Brasília, terça-feira, 6 de outubro de 2020 - 13:27 | Atualizado em: 15 de outubro de 2020 - 14:42
ORÇAMENTO
Deputado cobra instalação da CMO, emperrada por manobras do Planalto
Por: Nathália Bignon*
Instalação da Comissão Mista de Orçamento é adiada pela segunda vez em meio à disputa por comando. Membro do colegiado, deputado Márcio Jerry (PCdoB-MA) defende que orçamento seja discutido com serenidade e responsabilidade.
Vice-líder do PCdoB, o deputado Márcio Jerry (MA) cobrou celeridade na instalação da Comissão Mista de Orçamento (CMO) no Congresso Nacional. Pela segunda semana consecutiva, o colegiado adiou a reunião que definiria a retomada dos trabalhos nesta terça-feira (6), na tentativa de estabelecer um acordo sobre a distribuição de vagas entre os deputados, a pedido de líderes partidários da Câmara.
“A Comissão Mista de Orçamento não será instalada hoje. Mais um adiamento, motivado, sobretudo, por manobras do Palácio do Planalto. É urgente sua instalação e funcionamento. Orçamento do país tem que ser debatido com seriedade e responsabilidade”, alertou o deputado maranhense.
Para Jerry, a urgência se justifica pela tentativa de cortes propostos pelo governo de Jair Bolsonaro (sem partido) em áreas consideradas fundamentais. No início de outubro, o presidente propôs a redução de R$ 1,4 bilhão dos recursos do Ministério da Educação para acomodar gastos com obras e outras ações patrocinadas pelo Congresso. A pasta recebeu a maior tesourada na proposta de remanejamento de R$ 6,1 bilhões.
De acordo com informações do jornal Estadão, o Ministério do Desenvolvimento Regional seria o maior beneficiado, recebendo R$ 2,3 bilhões. Outro R$ 1,06 bilhão ficaria com a Infraestrutura. O restante será dividido entre Minas e Energia, Agricultura e Saúde, justamente quando o país enfrentar desafios no pós-pandemia.
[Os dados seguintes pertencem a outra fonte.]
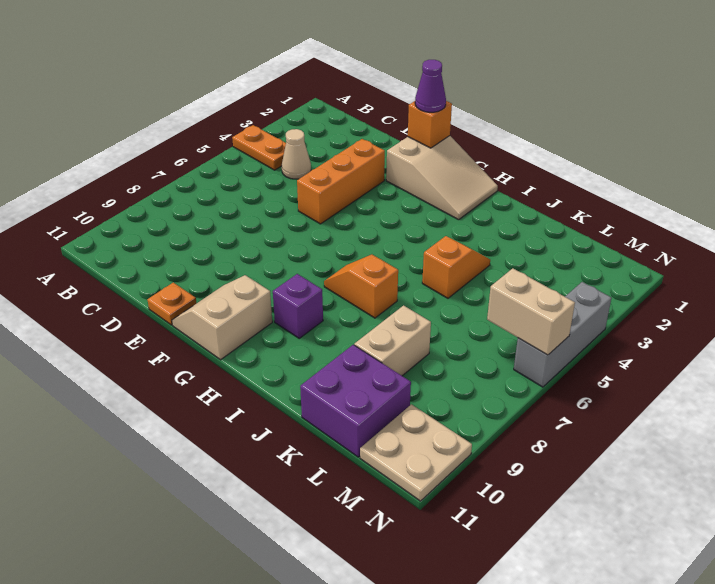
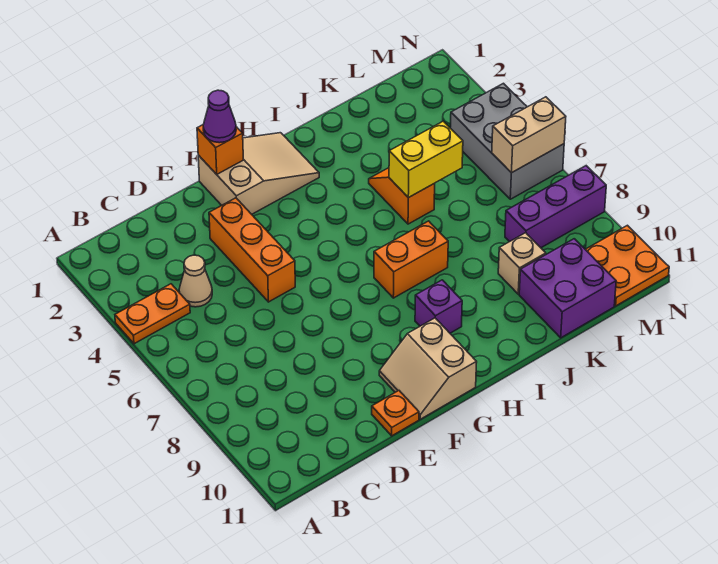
orange 1x2 slope [324,254,398,318] -> orange 1x2 brick [374,221,448,298]
none -> yellow 1x2 brick [389,121,463,198]
tan 1x2 brick [354,305,431,376] -> tan 1x1 brick [498,233,546,294]
none -> purple 1x3 brick [505,166,606,248]
tan 2x2 plate [360,404,472,501] -> orange 2x2 plate [585,225,669,306]
grey 1x3 brick [514,282,611,387] -> grey 2x3 brick [450,83,564,199]

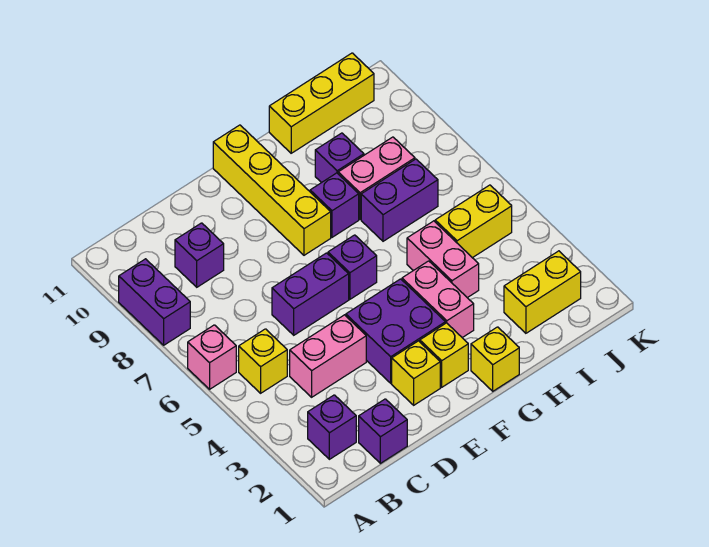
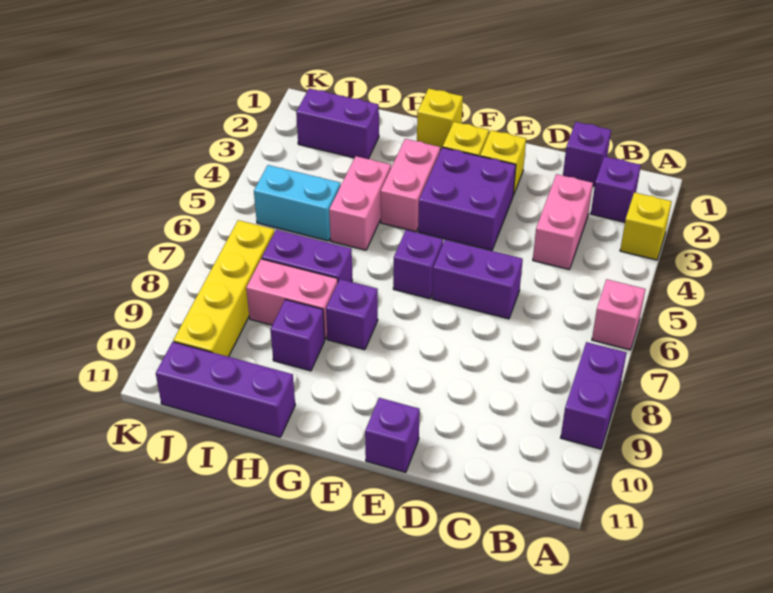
yellow 1x1 brick [239,329,287,393] -> yellow 1x1 brick moved to [620,192,672,260]
pink 1x2 brick [290,315,366,397] -> pink 1x2 brick turned to [533,174,593,269]
purple 1x1 brick [175,223,224,287] -> purple 1x1 brick moved to [365,398,420,472]
yellow 1x4 brick [213,125,331,255] -> yellow 1x4 brick moved to [173,220,275,357]
yellow 1x3 brick [269,53,374,153] -> purple 1x3 brick [156,342,295,437]
yellow 1x2 brick [504,251,581,333] -> purple 1x2 brick [296,88,379,159]
yellow 1x2 brick [435,185,512,258] -> cyan 1x2 brick [254,165,340,241]

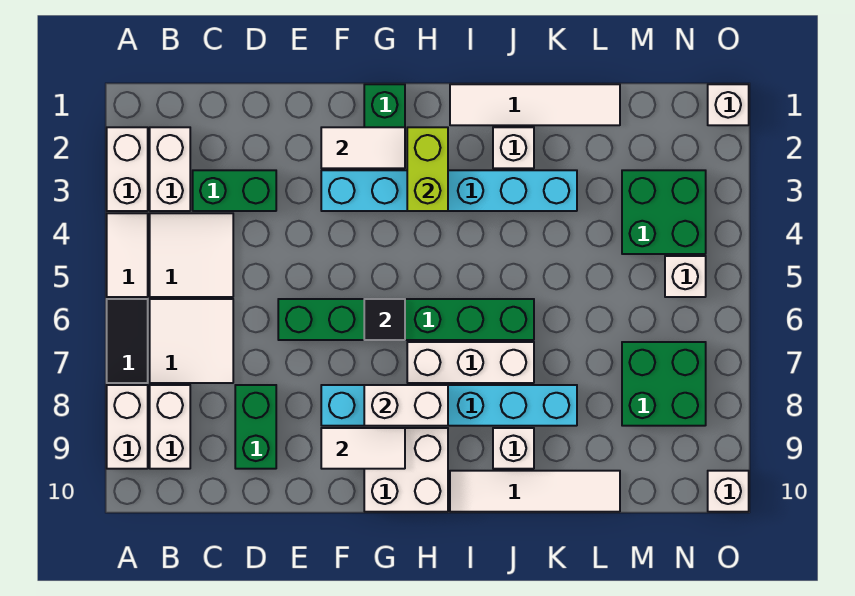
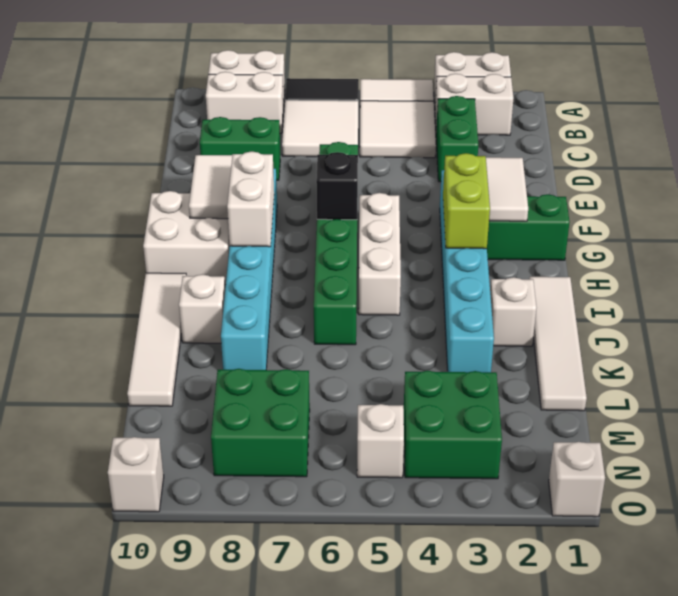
black 1x1 tile [364,299,405,340] -> black 1x1 brick [316,152,358,220]
lime 1x2 brick [407,127,448,211] -> lime 1x2 brick turned to [443,153,490,249]
white 1x3 brick [407,342,534,383] -> white 1x3 brick moved to [358,193,401,315]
“Congresso precisa corrigir o projeto de lei orçamentária anual encaminhada pelo governo Bolsonaro que, entre outros absurdos, reduz recursos para saúde e educação”, apontou o vice-líder da sigla.
Composição da Comissão e briga por espaço
Nos bastidores, parlamentares destacam que a movimentação já sinaliza a tentativa de Bolsonaro de se projetar para a reeleição em 2022, com a entrega de ‘supostas realizações’ de seu governo. A composição da Comissão, então, seria definitiva para definir os rumos que Bolsonaro pretende estabelecer ao orçamento.
Neste ano, a CMO deverá ser composta por 42 parlamentares titulares (31 deputados e 11 senadores), com igual número de suplentes. O cálculo para preenchimento das vagas por bloco e partido considera dados de fevereiro de 2019, que estão sendo questionados agora.
Parte dos indicados para a Comissão quer garantir o cumprimento de acordo para confirmação do deputado Elmar Nascimento (DEM-BA) como presidente da comissão. Já o PP e o PL sugeriram para a vaga a deputada Flávia Arruda (PL-DF). O senador Marcos Rogério (DEM-RO), principal aliado do governo Bolsonaro neste momento, também integrará a lista.
No Congresso, a Comissão de Orçamento é responsável por analisar as leis orçamentárias, entre elas o Projeto de Lei Orçamentária Anual (LOA) de 2021, o PLN 28/20, que eleva o salário mínimo dos atuais R$ 1.045 para R$ 1.067; e o projeto da Lei de Diretrizes Orçamentárias (LDO) para 2021 (PLN 9/20), que estabelece os parâmetros do orçamento para o ano que vem.